Carroll, a one-time aide to Jersey City Freeholder Bill O’Dea and Bayonne Assemblyman Nicholas Chiaravalloti, brings some of his own experiences to the position as well, he reminds voters regularly.

One of the things Carroll said he learned from his grandfather is how to be accessible to the public.

“My grandfather told me that you don’t know what the person across the desk is going through,” Carroll said. This means listening to the concerns raised.

“I have to learn patience,” Carroll said. “I cannot be too quick to react to a situation.”

Living in his grandfather’s house, Carroll has seen firsthand public service in action as well as savvy political strategy.

“My grandfather told me to accomplish things you need to build coalitions,” Carroll said.

But Carroll comes into the election with a number of issues he believes he will need to address over the next three years, including traffic safety, the impact of new development, and the wise use of abatements to help generate new revenue for the city.

He said he likes the idea that Bayonne is attracting new residents who can bring additional resources, not just in tax dollars, but also in spending in local businesses. 

Born and raised in Bayonne, Carroll attended St. Andrews Catholic elementary school before attending St. Peter’s Prep and later St. Peter’s University. His BA is in history. His Masters in leadership. “I’m nine credits away from my doctorate,” he said.

If victorious on Nov. 5, Carroll would, at 27 years old, become the youngest elected councilman in Bayonne history.

One of his goals would be to help encourage young people to get involved with public service, he told TAPinto Bayonne. “For a long time, young people have not been involved,” Carroll said, noting that this has resulted in a generation gap in leadership.

“I want to bring together generations,” he said. “This is not about keeping the old down but having everybody work together.”

As a councilman over the last ten months, his phone continues to ring with people seeking answers.

“A lot of people are worried about the revaluation of property,” he said, noting that one of his roles is to ease fears and to educate the public about the process.

He said he believes that new development will help Bayonne grow, and that abatements are a tool to help that growth if done wisely. 

Bayonne has already avoided some of the mistakes other towns like Jersey City made, Carroll noted.

“We already share abatement revenues with the schools,” he said. “This is a good thing. I’m a teacher. I see how the money gets spent in the schools.”

One of the single biggest issues facing Bayonne over the last several decades has been the annual budget deficit. At times, the city made one-time deals such as selling the central garage to balance the budget.

• • • • • • •

Task A:
From the article on Carroll's Bayonne council campaign, transcribe the passage starting with "If victorious on" and going on through "people seeking answers.".
Task B:
In the article on Carroll's Bayonne council campaign, which schools does it say Carroll attended? List them all.
Task C:
Take the article on Carroll's Bayonne council campaign further, picking up right after its final sentence.

Excerpted records:

• • • • • • •

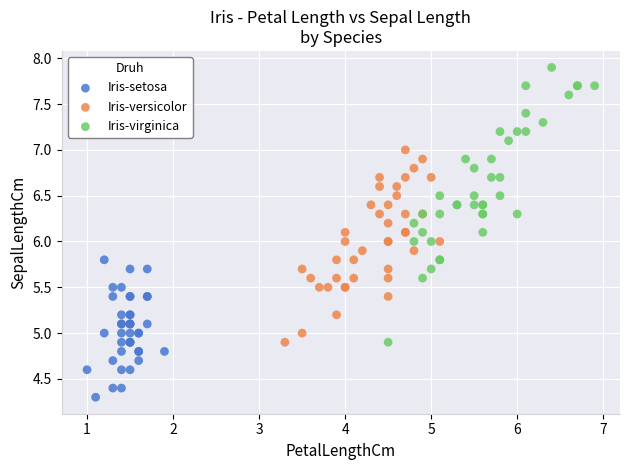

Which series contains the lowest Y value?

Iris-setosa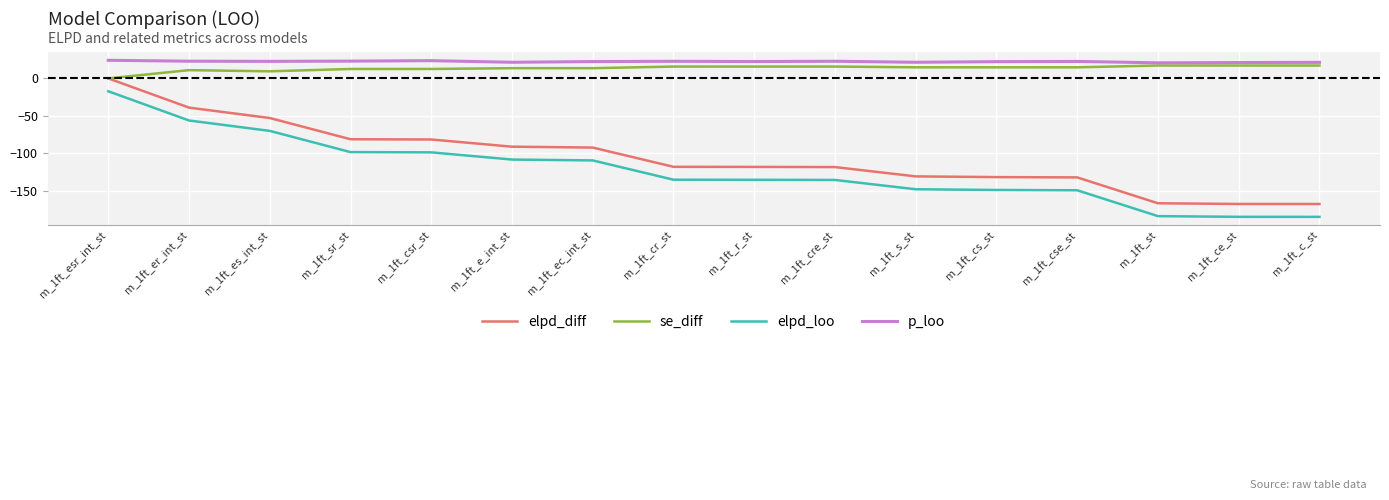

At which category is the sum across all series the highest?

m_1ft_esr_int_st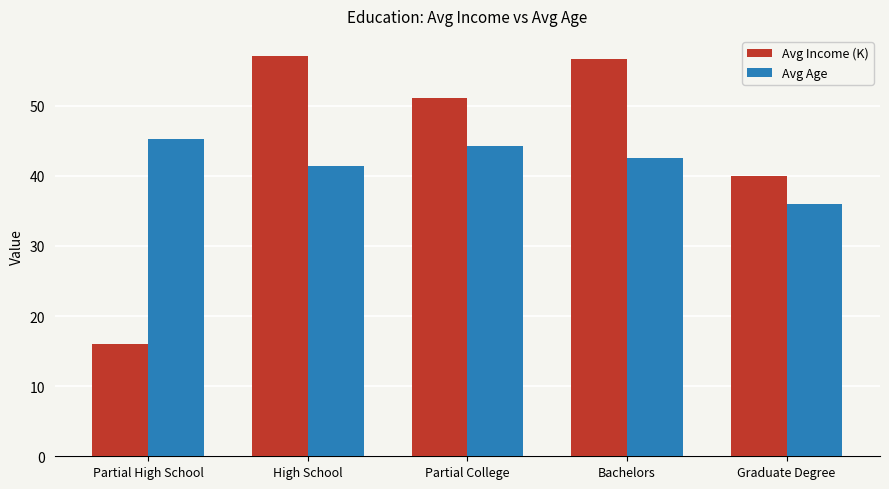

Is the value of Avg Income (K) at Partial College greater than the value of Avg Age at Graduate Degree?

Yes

• • • • • • •

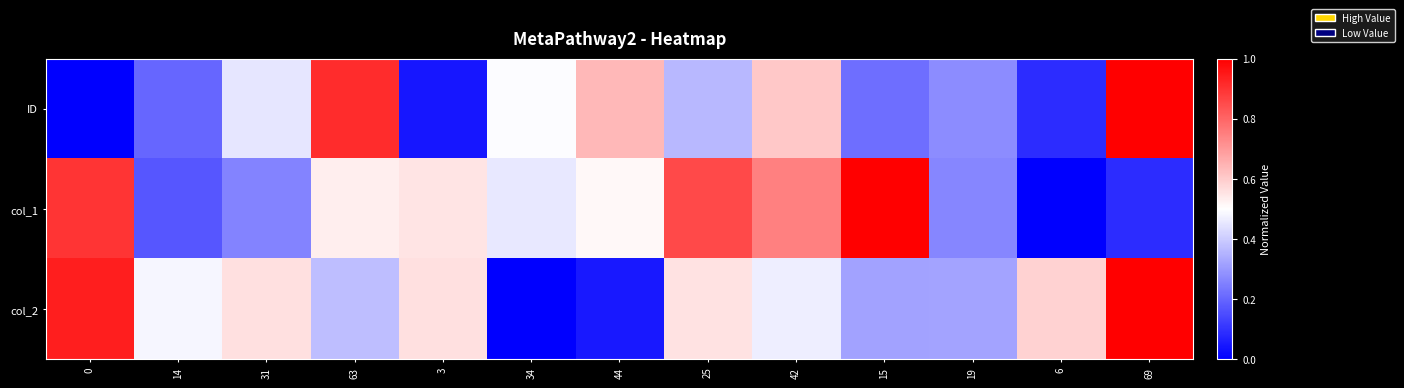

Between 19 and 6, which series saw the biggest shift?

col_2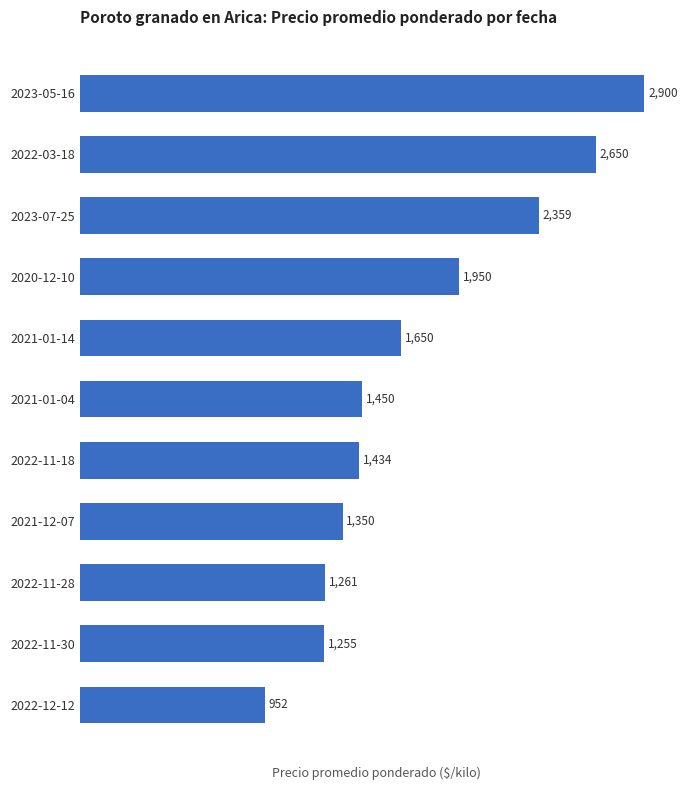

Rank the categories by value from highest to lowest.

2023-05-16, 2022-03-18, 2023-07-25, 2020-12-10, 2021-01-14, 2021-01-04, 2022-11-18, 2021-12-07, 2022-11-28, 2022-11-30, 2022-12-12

• • • • • • •

Output A:
If victorious on Nov. 5, Carroll would, at 27 years old, become the youngest elected councilman in Bayonne history.

One of his goals would be to help encourage young people to get involved with public service, he told TAPinto Bayonne. “For a long time, young people have not been involved,” Carroll said, noting that this has resulted in a generation gap in leadership.

“I want to bring together generations,” he said. “This is not about keeping the old down but having everybody work together.”

As a councilman over the last ten months, his phone continues to ring with people seeking answers.

Output B:
St. Andrews Catholic elementary school
St. Peter's Prep
St. Peter's University

Output C:
Later, the city sold off land on the Military Ocean Terminal. But Carroll said the current administration, has changed that approach, looking instead to reduce the deficit, and made progress.

“Five years ago, the deficit each year was $23 million. Last year it was $13 million,” he said. “I hope by 2022, we can cut that deficit to zero.”

New development is part of the solution, Carroll and his colleagues on the city’s legislative body seem to agree. But the city council must also be aware development brings its own problems such as increased parking. For this reason, he believes that any new project must include a parking space for every residential unit built. He said he is also looking for alternative solutions for increasing parking space in the city, such as a possible agreement with the Port Authority of New York and New Jersey to use space under the Bayonne Bridge for local parking, as well as possibly using school property off hours for residential parking throughout the city.

Carroll would also approach NJ Transit about development plans to extend the Hudson Bergen Light Rail line from where it currently stops at 8th Street to the foot of the Bayonne Bridge on First Street. He said he would like to see increased service as well since Bayonne residents rely on the trains for local transportation.

Carroll said he hopes to continue his grandfather’s legacy – a legacy that included service as a freeholder and as then aide to five members of the United States Congress.

“My grandfather casts a large shadow. But it is a good one, and I like the idea that I can carry on his legacy and do what he did. But that’s the future. I still have to prove myself. And not all of his ideas are his ideas, I have ideas of my own as well,” Carroll concluded.